Relations juin 2013

Jean-Claude Ravet

La marche du monde

On entend souvent dire dans les médias que le but des terroristes, c’est de semer la terreur parmi la population. Il ne faut surtout pas, nous avertit-on, tomber dans leur piège : cela saperait les fondements démocratiques de la société. Cependant, plus rarement entend-on dire que le terrorisme est instrumentalisé par l’État contre la démocratie. On le devrait.
 
À la suite de l’attentat du marathon de Boston, il s’est passé un événement sans précédent aux États-Unis : le gouvernement américain a décrété l’état de siège dans la région. Le plus pacifiquement du monde, avec la plus grande collaboration de la population, celle-ci a été confinée chez elle. Des milliers de policiers et de militaires, tanks et tutti quanti à l’appui, ont ainsi occupé les rues désertées de villes comptabilisant plus d’un million d’habitants à la recherche d’un terroriste. Une première aux États-Unis. Le plus ironique dans cette histoire, c’est que le jeune fuyard a finalement été localisé par… un civil qui était sorti de chez lui.
 
Ce déploiement inimaginable ne pouvait être une improvisation, il répondait à un plan tracé d’avance, n’attendant qu’un événement « providentiel » comme déclencheur. Mais, au-delà de son utilité pratique contestable, sa finalité pourrait bien être d’un autre ordre : ébrécher les fondements démocratiques, entamer une étape décisive dans le contrôle policier de la population. Un pas inquiétant vers une « démocratie » surveillée où l’état d’exception deviendrait la norme et la liberté non plus un droit fondamental, mais un privilège, voire un luxe.
 
La réponse consentante des habitants de la région de Boston ne peut que réjouir ceux qui profitent de la marche autoritaire du monde.

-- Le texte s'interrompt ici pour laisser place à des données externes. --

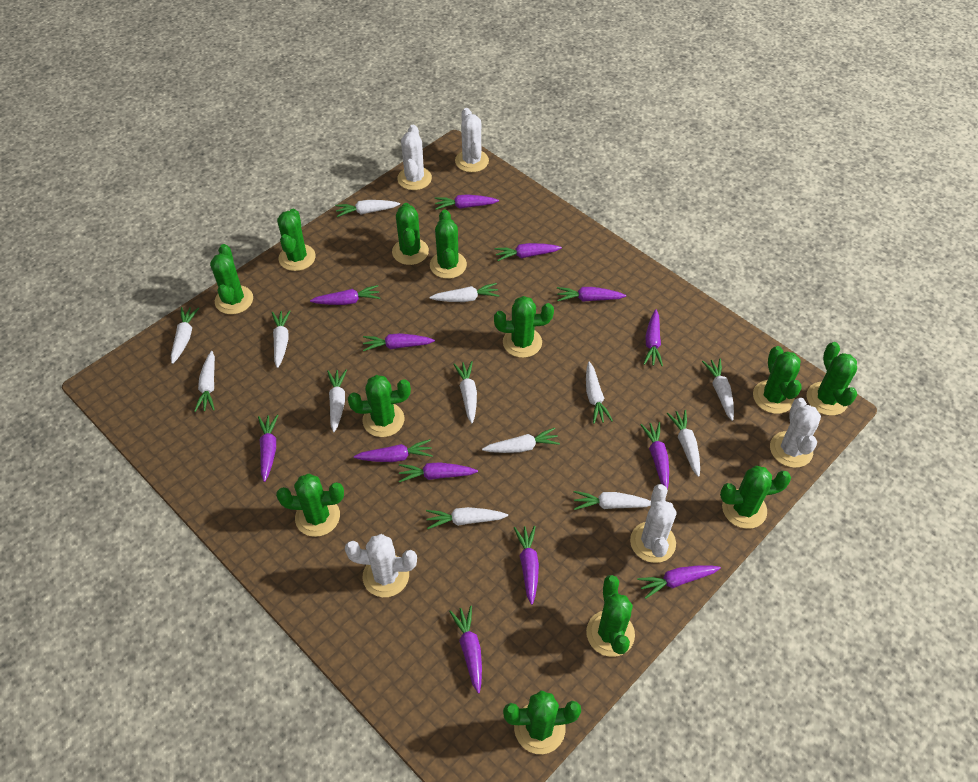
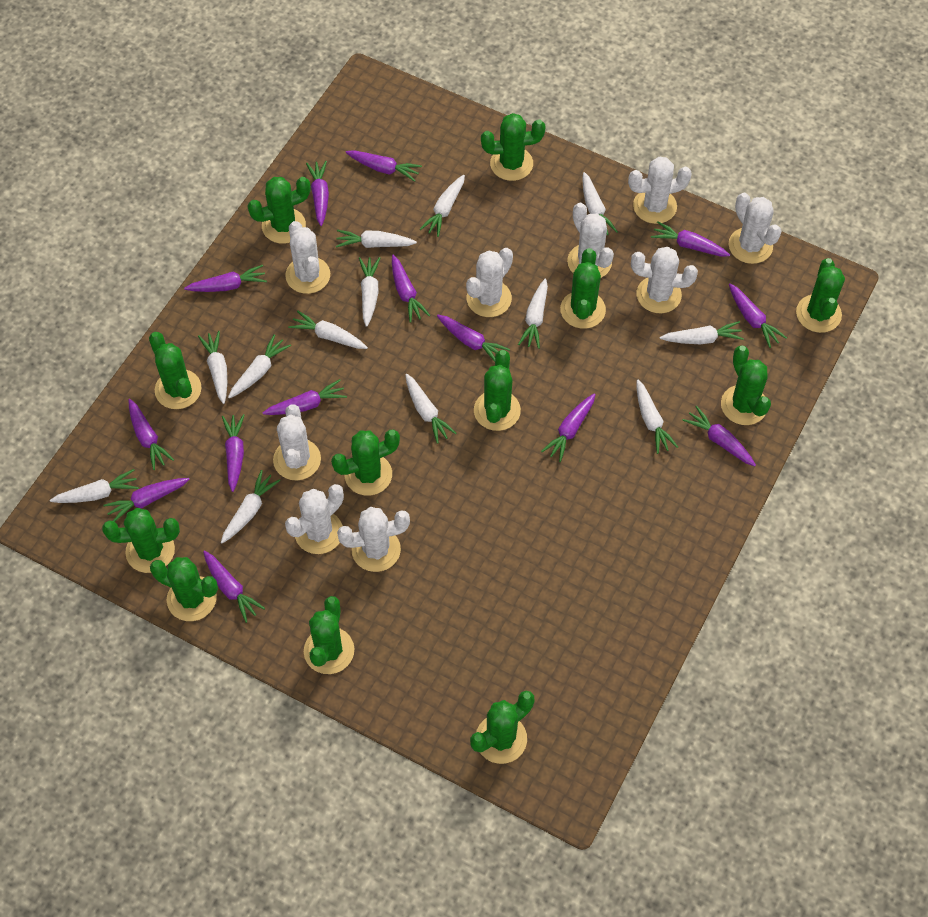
purple carrot: [258,414,278,482] [310,285,380,305] [354,439,433,462] [363,333,435,351] [399,462,478,482] [435,194,499,210] [449,606,482,694] [495,243,562,261] [514,526,539,605] [557,287,626,302] [637,565,721,599] [640,422,669,490] [644,309,663,366] = 13 -> [103,478,190,522] [129,399,174,470] [184,265,267,292] [203,551,265,623] [222,414,244,492] [263,379,347,415] [306,161,329,226] [346,150,422,182] [392,255,430,323] [437,315,510,362] [541,393,596,462] [651,221,730,257] [682,406,756,466] [729,283,787,348] = 14
white cactus: [345,534,417,597] [397,125,432,190] [455,108,489,172] [630,484,677,563] [770,398,821,468] = 5 -> [273,405,321,480] [285,221,330,294] [285,484,344,554] [337,507,410,572] [466,248,513,317] [567,203,614,278] [628,157,692,224] [631,247,698,313] [728,193,782,264] = 9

Elle montre que l’état d’assujettissement est tel que l’arsenal répressif peut être déployé sans complexe, au nom de la démocratie et de la menace terroriste. Qu’espérer de mieux pour renforcer l’ordre établi? Stephen Harper en prend acte en fustigeant, comme s’ils faisaient le jeu des terroristes, ceux qui posent encore l’exigence de « comprendre » les actes terroristes – c’est-à-dire de les penser et non de les soutenir. Le personnage de la Peste dans L’état de siège de Camus disait : « L’essentiel n’est pas qu’ils comprennent, mais qu’ils s’exécutent. »
 
Mais cette mise au pas de la population n’est pas que de l’ordre d’une volonté politique ou d’un stratagème. Elle relève d’une dynamique interne du système économique et social dominant qui dicte, en quelque sorte, l’espace du possible, la manière correcte de penser et de se comporter. Comme le notait déjà George Orwell, à la fin des années 1930, à propos du capitalisme : « Le progrès est dirigé vers une efficacité toujours plus grande, c’est-à-dire en fin de compte vers un monde où rien ne saurait aller de travers » (Le quai de Wigan). Si elle est laissée à elle-même, la logique de contrôle, de rentabilité, d’efficacité absolus, qui meut le progrès technique et financier, n’aura de cesse de s’étendre à tous les champs de l’existence et de marginaliser l’humain, jusqu’à mettre la liberté sous stricte surveillance.
 
Aussi ne devrions-nous pas être trop insouciants à l’égard de la liberté, comme si elle nous était une fois pour toutes acquise. Car elle est peu à peu rognée. Nous le voyons à Montréal avec le règlement municipal P-6 qui cherche à empêcher et à criminaliser un grand nombre de manifestations non encadrées. La dépolitisation de la société ne peut plus durer. Elle huile trop les rouages des pouvoirs financiers, technocratiques et militaires, et génère une servitude volontaire d’une ampleur insoupçonnée. Plus que jamais, l’heure est à la résistance, à la pensée critique, à l’agir collectif qui institue la liberté dans l’espace public, à une nouvelle socialité fondée sur la solidarité. Il nous incombe de préserver le monde de la déchéance programmée, et de faire mentir les propos du milliardaire Warren Buffet : « Il existe bel et bien une lutte des classes, mais c’est ma classe, la classe des riches, qui la fait et c’est nous qui gagnons. » Il en va de la suite du monde.